Die another day, an America’s Cup with more twists than a Bond film

By Darryl Matsuda
San Jose Mercury News
SAN FRANCISCO _ The 34th America’s Cup has had races postponed or abandoned because of too much wind and too little wind.
On Saturday, a third possibility wiped out a day of racing
How about wind coming from the wrong direction?
On a rainy Saturday, an early southerly wind doomed Races 14 and 15 because a wind shift to a friendlier southwest direction more suited to the racecourse came too late.
For challenger Emirates Team New Zealand, its opportunity to win the America’s Cup was once again delayed. The Kiwis lead defender Oracle Team USA in the best-of-17 series 8-3 and need one more victory to take home the Cup. Oracle needs to win the next six races.
Friday night, knowing the wind forecast, regatta director Iain Murray said the teams were offered an alternate course that ran toward Treasure Island. Both teams declined, preferring to wait for favorable wind on the established course rather than sailing into uncharted territory.
But the wind didn’t cooperate in time for Race 14 to go off before the 2:40 p.m. deadline for the latest starting time.
“The wind was well to the left of what would be a good racecourse,” Murray said.
And if they had tried to race in this wind?
“It would have been a follow-the-leader-racecourse,” Murray said.
At this stage of the America’s Cup, with New Zealand on match point and Oracle fighting to stay alive, Murray said the integrity of the racing is the most important factor in the decisions that are being made.
“There’s an awful lot at stake for these teams,” Murray said. “They don’t want to have anything less than a quality race. The America’s Cup deserves quality races. This is representing hundreds of millions of dollars and years of peoples’ lives.

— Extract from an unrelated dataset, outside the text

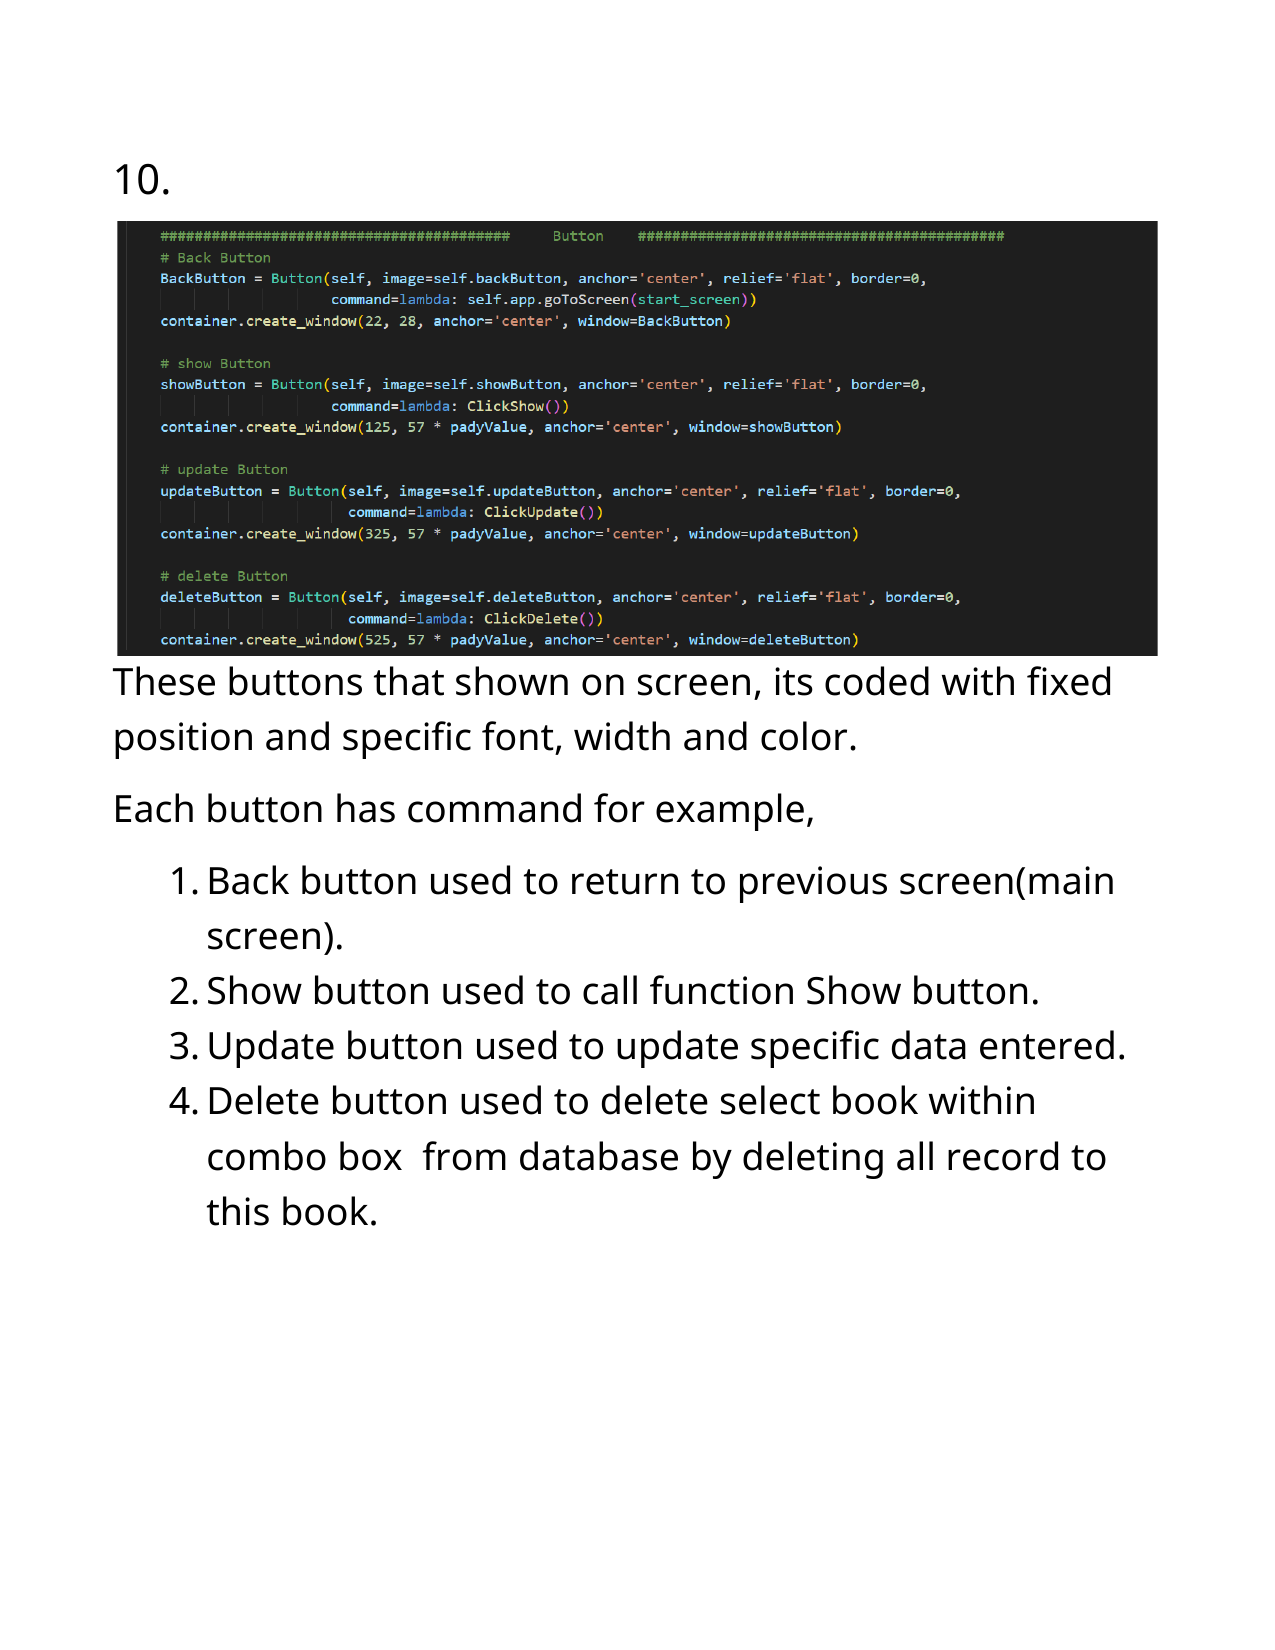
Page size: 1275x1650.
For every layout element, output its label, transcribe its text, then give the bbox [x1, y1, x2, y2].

“We are at match point. Every race is critical. The America’s Cup, right now, is the focus of our sailing world. These remaining races, it’s super important that they’re right.”
And as it turned out, even going to the alternate course would have presented problems.
“The teams never practiced on the alternative course,” Murray said. “They had never spent time sailing in that wind direction. And that wind direction was unstable today. It wasn’t the right day today.”
Besides the wind direction, the 2:40 p.m. deadline was also a factor in postponing Saturday’s racing. Murray said the deadline is locked in because of television and the U.S. Coast Guard permit for the event. Under the permit, the America’s Cup must be cleared off the bay by 4 p.m.
Sunday will be Day 16 of the regatta, which ties the record for the longest America’s Cup, established in New Zealand in 2003. That competition lasted from Feb. 15 to March 2, with Switzerland’s Alinghi sweeping New Zealand 5-0. There was a nine-day delay after Race 2 because of wind (too much and too little) and rough seas.
The forecast for Sunday appears to be more in line with typical San Francisco conditions for this time of year. But you never know.
“Expect the unexpected.” America’s Cup Event Authority CEO Stephen Barclay said Saturday morning. “I think I was only half-joking yesterday when I was texting Iain that I half-expected a whale to pop up in the middle of the racecourse.”